WORK TO COMPLETE:
Repeat the whole listing exactly.

··········

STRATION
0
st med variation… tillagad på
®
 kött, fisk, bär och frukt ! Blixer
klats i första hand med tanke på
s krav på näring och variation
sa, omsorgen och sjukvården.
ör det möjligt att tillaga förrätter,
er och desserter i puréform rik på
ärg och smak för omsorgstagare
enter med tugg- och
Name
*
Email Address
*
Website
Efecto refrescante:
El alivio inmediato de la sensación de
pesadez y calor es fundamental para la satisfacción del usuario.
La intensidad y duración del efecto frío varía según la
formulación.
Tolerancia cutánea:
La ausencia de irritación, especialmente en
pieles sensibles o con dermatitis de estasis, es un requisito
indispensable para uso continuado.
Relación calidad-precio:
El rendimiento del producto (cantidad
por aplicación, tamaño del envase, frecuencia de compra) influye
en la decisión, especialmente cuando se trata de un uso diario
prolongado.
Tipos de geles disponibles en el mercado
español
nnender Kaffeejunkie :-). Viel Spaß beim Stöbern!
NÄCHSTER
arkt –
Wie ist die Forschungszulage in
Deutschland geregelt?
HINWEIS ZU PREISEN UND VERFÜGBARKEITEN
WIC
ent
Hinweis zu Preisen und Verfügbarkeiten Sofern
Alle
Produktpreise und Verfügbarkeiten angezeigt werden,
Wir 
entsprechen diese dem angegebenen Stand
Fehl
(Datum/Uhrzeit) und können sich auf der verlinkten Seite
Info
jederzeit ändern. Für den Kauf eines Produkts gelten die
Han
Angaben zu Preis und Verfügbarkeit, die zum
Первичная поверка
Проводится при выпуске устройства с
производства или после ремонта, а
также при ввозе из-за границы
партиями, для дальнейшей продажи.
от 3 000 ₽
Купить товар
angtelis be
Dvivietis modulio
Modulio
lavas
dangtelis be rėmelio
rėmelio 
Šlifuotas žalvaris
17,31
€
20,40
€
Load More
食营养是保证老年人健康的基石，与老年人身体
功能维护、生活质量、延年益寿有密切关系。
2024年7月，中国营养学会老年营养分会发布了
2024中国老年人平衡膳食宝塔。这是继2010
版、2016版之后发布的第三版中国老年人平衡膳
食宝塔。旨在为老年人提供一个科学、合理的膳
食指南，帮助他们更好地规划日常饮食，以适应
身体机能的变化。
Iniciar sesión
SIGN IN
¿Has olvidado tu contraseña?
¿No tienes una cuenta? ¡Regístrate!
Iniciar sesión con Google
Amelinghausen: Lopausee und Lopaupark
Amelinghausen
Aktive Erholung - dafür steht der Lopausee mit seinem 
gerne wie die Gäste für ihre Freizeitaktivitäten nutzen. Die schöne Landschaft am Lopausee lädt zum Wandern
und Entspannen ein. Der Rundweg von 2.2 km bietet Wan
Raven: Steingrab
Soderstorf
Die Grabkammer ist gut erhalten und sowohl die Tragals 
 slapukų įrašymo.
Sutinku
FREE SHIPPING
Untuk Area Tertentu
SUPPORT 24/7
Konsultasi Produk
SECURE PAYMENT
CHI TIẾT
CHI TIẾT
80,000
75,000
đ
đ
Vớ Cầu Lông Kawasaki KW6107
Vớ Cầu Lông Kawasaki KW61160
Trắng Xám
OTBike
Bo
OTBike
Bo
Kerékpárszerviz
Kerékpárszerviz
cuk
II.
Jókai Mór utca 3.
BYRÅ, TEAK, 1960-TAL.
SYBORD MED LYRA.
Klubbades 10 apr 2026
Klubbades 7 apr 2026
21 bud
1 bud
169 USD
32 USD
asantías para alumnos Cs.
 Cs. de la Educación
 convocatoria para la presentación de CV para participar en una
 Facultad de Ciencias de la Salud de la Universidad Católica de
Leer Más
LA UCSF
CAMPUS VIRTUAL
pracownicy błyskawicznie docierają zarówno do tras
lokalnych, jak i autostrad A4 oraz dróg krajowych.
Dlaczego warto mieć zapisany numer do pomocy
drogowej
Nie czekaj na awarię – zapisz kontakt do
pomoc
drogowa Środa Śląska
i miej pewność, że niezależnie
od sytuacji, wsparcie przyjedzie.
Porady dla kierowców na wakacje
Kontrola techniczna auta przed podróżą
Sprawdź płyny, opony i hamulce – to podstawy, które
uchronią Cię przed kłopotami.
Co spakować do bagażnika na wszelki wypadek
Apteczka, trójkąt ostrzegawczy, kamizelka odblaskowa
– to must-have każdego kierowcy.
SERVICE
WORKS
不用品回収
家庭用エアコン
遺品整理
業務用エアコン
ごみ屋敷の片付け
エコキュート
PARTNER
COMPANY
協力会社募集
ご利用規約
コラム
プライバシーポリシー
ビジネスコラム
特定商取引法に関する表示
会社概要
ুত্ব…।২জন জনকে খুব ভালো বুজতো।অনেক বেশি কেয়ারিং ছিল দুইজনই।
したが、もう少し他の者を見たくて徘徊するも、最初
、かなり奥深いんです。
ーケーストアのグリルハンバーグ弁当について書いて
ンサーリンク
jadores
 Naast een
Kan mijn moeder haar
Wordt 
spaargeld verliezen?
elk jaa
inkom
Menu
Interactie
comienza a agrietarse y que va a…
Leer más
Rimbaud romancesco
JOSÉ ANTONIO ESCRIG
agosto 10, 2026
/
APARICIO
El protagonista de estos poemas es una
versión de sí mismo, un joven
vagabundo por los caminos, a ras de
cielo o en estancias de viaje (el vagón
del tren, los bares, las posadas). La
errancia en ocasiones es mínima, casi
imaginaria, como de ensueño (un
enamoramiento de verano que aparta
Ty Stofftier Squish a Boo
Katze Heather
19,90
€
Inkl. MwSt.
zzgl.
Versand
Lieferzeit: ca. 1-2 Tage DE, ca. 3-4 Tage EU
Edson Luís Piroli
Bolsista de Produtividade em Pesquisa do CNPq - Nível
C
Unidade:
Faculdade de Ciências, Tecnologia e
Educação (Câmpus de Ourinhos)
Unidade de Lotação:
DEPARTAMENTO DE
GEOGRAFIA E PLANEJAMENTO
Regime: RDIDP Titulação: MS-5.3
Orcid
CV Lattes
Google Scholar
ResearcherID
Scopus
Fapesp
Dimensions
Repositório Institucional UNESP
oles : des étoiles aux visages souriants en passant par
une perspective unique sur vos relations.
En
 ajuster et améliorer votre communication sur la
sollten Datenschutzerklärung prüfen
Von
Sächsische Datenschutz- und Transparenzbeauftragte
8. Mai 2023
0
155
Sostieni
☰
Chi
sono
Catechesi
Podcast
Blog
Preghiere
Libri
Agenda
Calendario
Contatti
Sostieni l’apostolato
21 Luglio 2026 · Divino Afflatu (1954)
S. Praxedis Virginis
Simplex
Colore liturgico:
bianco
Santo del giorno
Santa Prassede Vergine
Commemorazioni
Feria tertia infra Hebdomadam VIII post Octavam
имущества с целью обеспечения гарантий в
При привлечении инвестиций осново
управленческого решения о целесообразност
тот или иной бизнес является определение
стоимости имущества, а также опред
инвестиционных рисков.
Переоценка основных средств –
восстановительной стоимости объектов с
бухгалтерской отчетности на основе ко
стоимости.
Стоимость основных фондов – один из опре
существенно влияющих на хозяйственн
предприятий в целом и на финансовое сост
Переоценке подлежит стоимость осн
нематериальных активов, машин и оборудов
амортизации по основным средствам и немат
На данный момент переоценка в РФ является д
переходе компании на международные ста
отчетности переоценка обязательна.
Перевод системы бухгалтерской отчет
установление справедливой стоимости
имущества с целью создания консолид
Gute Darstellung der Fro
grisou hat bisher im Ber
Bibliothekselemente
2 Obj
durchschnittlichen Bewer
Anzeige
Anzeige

··········

WRITTEN ANSWER:
STRATION
0
st med variation… tillagad på
®
 kött, fisk, bär och frukt ! Blixer
klats i första hand med tanke på
s krav på näring och variation
sa, omsorgen och sjukvården.
ör det möjligt att tillaga förrätter,
er och desserter i puréform rik på
ärg och smak för omsorgstagare
enter med tugg- och
Name
*
Email Address
*
Website
Efecto refrescante:
El alivio inmediato de la sensación de
pesadez y calor es fundamental para la satisfacción del usuario.
La intensidad y duración del efecto frío varía según la
formulación.
Tolerancia cutánea:
La ausencia de irritación, especialmente en
pieles sensibles o con dermatitis de estasis, es un requisito
indispensable para uso continuado.
Relación calidad-precio:
El rendimiento del producto (cantidad
por aplicación, tamaño del envase, frecuencia de compra) influye
en la decisión, especialmente cuando se trata de un uso diario
prolongado.
Tipos de geles disponibles en el mercado
español
nnender Kaffeejunkie :-). Viel Spaß beim Stöbern!
NÄCHSTER
arkt –
Wie ist die Forschungszulage in
Deutschland geregelt?
HINWEIS ZU PREISEN UND VERFÜGBARKEITEN
WIC
ent
Hinweis zu Preisen und Verfügbarkeiten Sofern
Alle
Produktpreise und Verfügbarkeiten angezeigt werden,
Wir 
entsprechen diese dem angegebenen Stand
Fehl
(Datum/Uhrzeit) und können sich auf der verlinkten Seite
Info
jederzeit ändern. Für den Kauf eines Produkts gelten die
Han
Angaben zu Preis und Verfügbarkeit, die zum
Первичная поверка
Проводится при выпуске устройства с
производства или после ремонта, а
также при ввозе из-за границы
партиями, для дальнейшей продажи.
от 3 000 ₽
Купить товар
angtelis be
Dvivietis modulio
Modulio
lavas
dangtelis be rėmelio
rėmelio 
Šlifuotas žalvaris
17,31
€
20,40
€
Load More
食营养是保证老年人健康的基石，与老年人身体
功能维护、生活质量、延年益寿有密切关系。
2024年7月，中国营养学会老年营养分会发布了
2024中国老年人平衡膳食宝塔。这是继2010
版、2016版之后发布的第三版中国老年人平衡膳
食宝塔。旨在为老年人提供一个科学、合理的膳
食指南，帮助他们更好地规划日常饮食，以适应
身体机能的变化。
Iniciar sesión
SIGN IN
¿Has olvidado tu contraseña?
¿No tienes una cuenta? ¡Regístrate!
Iniciar sesión con Google
Amelinghausen: Lopausee und Lopaupark
Amelinghausen
Aktive Erholung - dafür steht der Lopausee mit seinem 
gerne wie die Gäste für ihre Freizeitaktivitäten nutzen. Die schöne Landschaft am Lopausee lädt zum Wandern
und Entspannen ein. Der Rundweg von 2.2 km bietet Wan
Raven: Steingrab
Soderstorf
Die Grabkammer ist gut erhalten und sowohl die Tragals 
 slapukų įrašymo.
Sutinku
FREE SHIPPING
Untuk Area Tertentu
SUPPORT 24/7
Konsultasi Produk
SECURE PAYMENT
CHI TIẾT
CHI TIẾT
80,000
75,000
đ
đ
Vớ Cầu Lông Kawasaki KW6107
Vớ Cầu Lông Kawasaki KW61160
Trắng Xám
OTBike
Bo
OTBike
Bo
Kerékpárszerviz
Kerékpárszerviz
cuk
II.
Jókai Mór utca 3.
BYRÅ, TEAK, 1960-TAL.
SYBORD MED LYRA.
Klubbades 10 apr 2026
Klubbades 7 apr 2026
21 bud
1 bud
169 USD
32 USD
asantías para alumnos Cs.
 Cs. de la Educación
 convocatoria para la presentación de CV para participar en una
 Facultad de Ciencias de la Salud de la Universidad Católica de
Leer Más
LA UCSF
CAMPUS VIRTUAL
pracownicy błyskawicznie docierają zarówno do tras
lokalnych, jak i autostrad A4 oraz dróg krajowych.
Dlaczego warto mieć zapisany numer do pomocy
drogowej
Nie czekaj na awarię – zapisz kontakt do
pomoc
drogowa Środa Śląska
i miej pewność, że niezależnie
od sytuacji, wsparcie przyjedzie.
Porady dla kierowców na wakacje
Kontrola techniczna auta przed podróżą
Sprawdź płyny, opony i hamulce – to podstawy, które
uchronią Cię przed kłopotami.
Co spakować do bagażnika na wszelki wypadek
Apteczka, trójkąt ostrzegawczy, kamizelka odblaskowa
– to must-have każdego kierowcy.
SERVICE
WORKS
不用品回収
家庭用エアコン
遺品整理
業務用エアコン
ごみ屋敷の片付け
エコキュート
PARTNER
COMPANY
協力会社募集
ご利用規約
コラム
プライバシーポリシー
ビジネスコラム
特定商取引法に関する表示
会社概要
ুত্ব…।২জন জনকে খুব ভালো বুজতো।অনেক বেশি কেয়ারিং ছিল দুইজনই।
したが、もう少し他の者を見たくて徘徊するも、最初
、かなり奥深いんです。
ーケーストアのグリルハンバーグ弁当について書いて
ンサーリンク
jadores
 Naast een
Kan mijn moeder haar
Wordt 
spaargeld verliezen?
elk jaa
inkom
Menu
Interactie
comienza a agrietarse y que va a…
Leer más
Rimbaud romancesco
JOSÉ ANTONIO ESCRIG
agosto 10, 2026
/
APARICIO
El protagonista de estos poemas es una
versión de sí mismo, un joven
vagabundo por los caminos, a ras de
cielo o en estancias de viaje (el vagón
del tren, los bares, las posadas). La
errancia en ocasiones es mínima, casi
imaginaria, como de ensueño (un
enamoramiento de verano que aparta
Ty Stofftier Squish a Boo
Katze Heather
19,90
€
Inkl. MwSt.
zzgl.
Versand
Lieferzeit: ca. 1-2 Tage DE, ca. 3-4 Tage EU
Edson Luís Piroli
Bolsista de Produtividade em Pesquisa do CNPq - Nível
C
Unidade:
Faculdade de Ciências, Tecnologia e
Educação (Câmpus de Ourinhos)
Unidade de Lotação:
DEPARTAMENTO DE
GEOGRAFIA E PLANEJAMENTO
Regime: RDIDP Titulação: MS-5.3
Orcid
CV Lattes
Google Scholar
ResearcherID
Scopus
Fapesp
Dimensions
Repositório Institucional UNESP
oles : des étoiles aux visages souriants en passant par
une perspective unique sur vos relations.
En
 ajuster et améliorer votre communication sur la
sollten Datenschutzerklärung prüfen
Von
Sächsische Datenschutz- und Transparenzbeauftragte
8. Mai 2023
0
155
Sostieni
☰
Chi
sono
Catechesi
Podcast
Blog
Preghiere
Libri
Agenda
Calendario
Contatti
Sostieni l’apostolato
21 Luglio 2026 · Divino Afflatu (1954)
S. Praxedis Virginis
Simplex
Colore liturgico:
bianco
Santo del giorno
Santa Prassede Vergine
Commemorazioni
Feria tertia infra Hebdomadam VIII post Octavam
имущества с целью обеспечения гарантий в
При привлечении инвестиций осново
управленческого решения о целесообразност
тот или иной бизнес является определение
стоимости имущества, а также опред
инвестиционных рисков.
Переоценка основных средств –
восстановительной стоимости объектов с
бухгалтерской отчетности на основе ко
стоимости.
Стоимость основных фондов – один из опре
существенно влияющих на хозяйственн
предприятий в целом и на финансовое сост
Переоценке подлежит стоимость осн
нематериальных активов, машин и оборудов
амортизации по основным средствам и немат
На данный момент переоценка в РФ является д
переходе компании на международные ста
отчетности переоценка обязательна.
Перевод системы бухгалтерской отчет
установление справедливой стоимости
имущества с целью создания консолид
Gute Darstellung der Fro
grisou hat bisher im Ber
Bibliothekselemente
2 Obj
durchschnittlichen Bewer
Anzeige
Anzeige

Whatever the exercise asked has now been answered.